A. Habitual residence under the 2000 Hague Convention on International Protection of Adults and the reasoning of the Swiss TF

Habitual residence is a factual concept; no definition is provided under the Convention. The primary elements indicated in the TF reasoning are: the level of integration reached in a new environment corroborated by the establishment of personal relationships, interest in political and social life, living conditions and housing, family and professional ties, language skills. In A.’s case, these elements were not reached in the Czech Republic, or elsewhere, therefore the presence of his family in Switzerland, his nationality and still regular presence in Switzerland were considerable elements for the Swiss authorities to retain competence.

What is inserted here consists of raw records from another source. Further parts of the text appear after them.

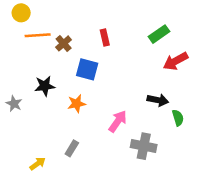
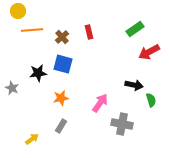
brown cross: (64, 43) -> (62, 37), moved
blue square: (87, 69) -> (63, 64), moved
orange star: (77, 104) -> (61, 98), moved

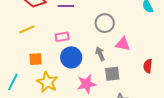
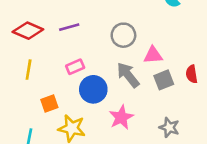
yellow line: (27, 29) -> (29, 70), turned -42
gray arrow: (100, 54) -> (128, 75), size x1.5
gray square: (112, 74) -> (164, 80), moved

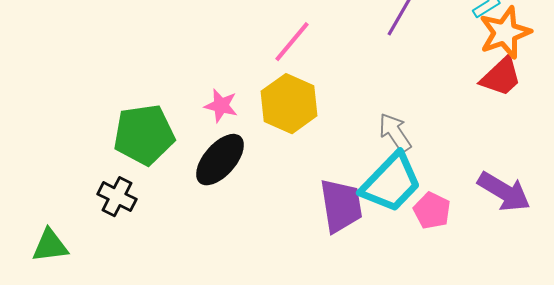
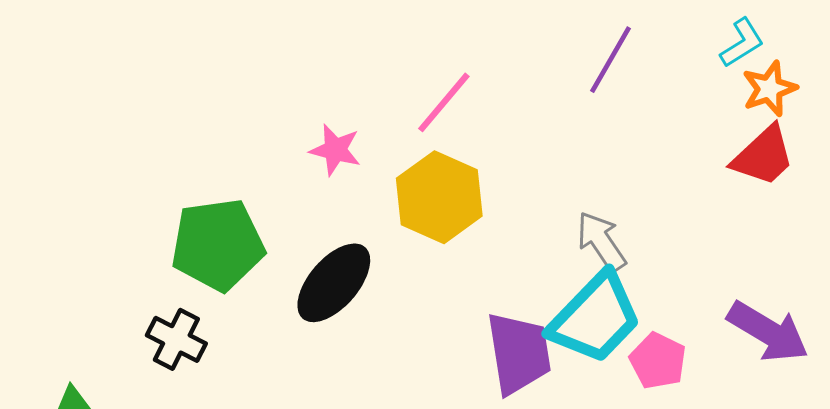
orange star: (505, 33) -> (769, 89), size x0.7
pink star: (221, 106) -> (335, 150), moved

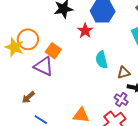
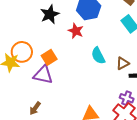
orange square: (53, 51) -> (49, 57), turned 35
purple cross: (121, 100) -> (127, 98), moved

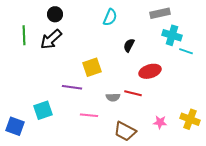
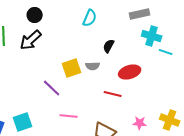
purple line: (72, 87) -> (52, 88), turned 36
gray semicircle: (113, 97) -> (93, 66), moved
cyan square: (43, 110) -> (23, 122), moved

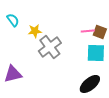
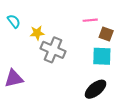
pink line: (88, 31) -> (90, 20), moved
gray cross: (50, 47) -> (53, 50), turned -30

B. ‘One-day habitual residence’: duration and adult’s best interests

The question of duration is considered briefly in the reasoning of the Federal Tribunal. The TF refers to the element of ‘probable duration’, a certain length of stay, as a presumption for an expected integration. The reasoning concludes that in presence of the only element of probable duration, further assessment may be required, while in presence of additional elements showing clear integration habitual residence would be determined easily. The question of adult’s best interests is not considered in the TF reasoning, although implicitly it appears from the facts that the reason of A.’s stay in Switzerland is that he cannot afford any life elsewhere and needs financial assistance in addition to medical treatment, therefore Switzerland would be the best place to support him.

Another ‘intra-country’ scenario5 to compare with the Swiss decision relating to the aspects of duration and best interests involves a British lady of 88 years old moving from England to Scotland (the Convention has been ratified by Scotland only). She is accompanied by one of her children against the will of her other two children who were mandated to administer her properties in England. The High Court of England and Wales said that the habitual residence of an incapacitated adult – an adult who lacks the capacity to decide where to live – should be assessed at the time of the hearing and that an incapacitated adult’s habitual residence could be lost and another habitual residence acquired without the need for any court order – therefore in one day.6 Such assessment, concludes the Court, should take place in the best interests of the assisted person.

4 TF, 5A_68/2017, § 2.3: « Es besteht jedoch Einigkeit, dass der Begriff bei der Anwendung der Übereinkommen vertragsautonom auszulegen und darunter der Ort zu verstehen ist, an dem der tatsächliche Mittelpunkt der Lebensführung bzw. der Schwerpunkt der Bindungen einer Person liegt ».

5 [2013] EWHC 3932 (COP).

6 P. LAGARDE, Explanatory Report on the Hague International Adult Protection Convention, § 50.